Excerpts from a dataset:
..............................

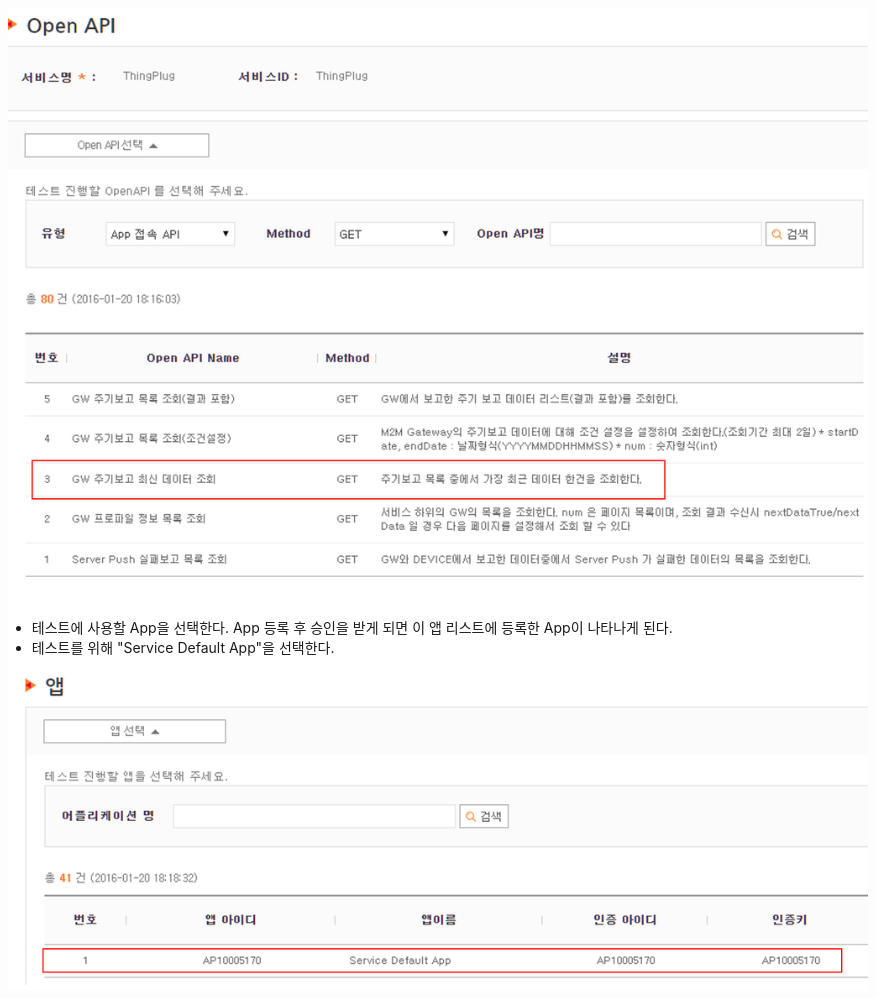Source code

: ![](/img/products/wizfi250/app_1_view_list.png)  

* 테스트에 사용할 App을 선택한다. App 등록 후 승인을 받게 되면 이 앱 리스트에 등록한 App이 나타나게 된다.
* 테스트를 위해 "Service Default App"을 선택한다.

![](/img/products/wizfi250/app_2_app.png)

..............................

▶ **WHAT THE EXERCISE ASKS**: Pick out every line in the records above that contains the string "선택한다". Matching is case-sensitive.

▶ **SOLUTION FOR THIS EXERCISE**:
* 테스트에 사용할 App을 선택한다. App 등록 후 승인을 받게 되면 이 앱 리스트에 등록한 App이 나타나게 된다.
* 테스트를 위해 "Service Default App"을 선택한다.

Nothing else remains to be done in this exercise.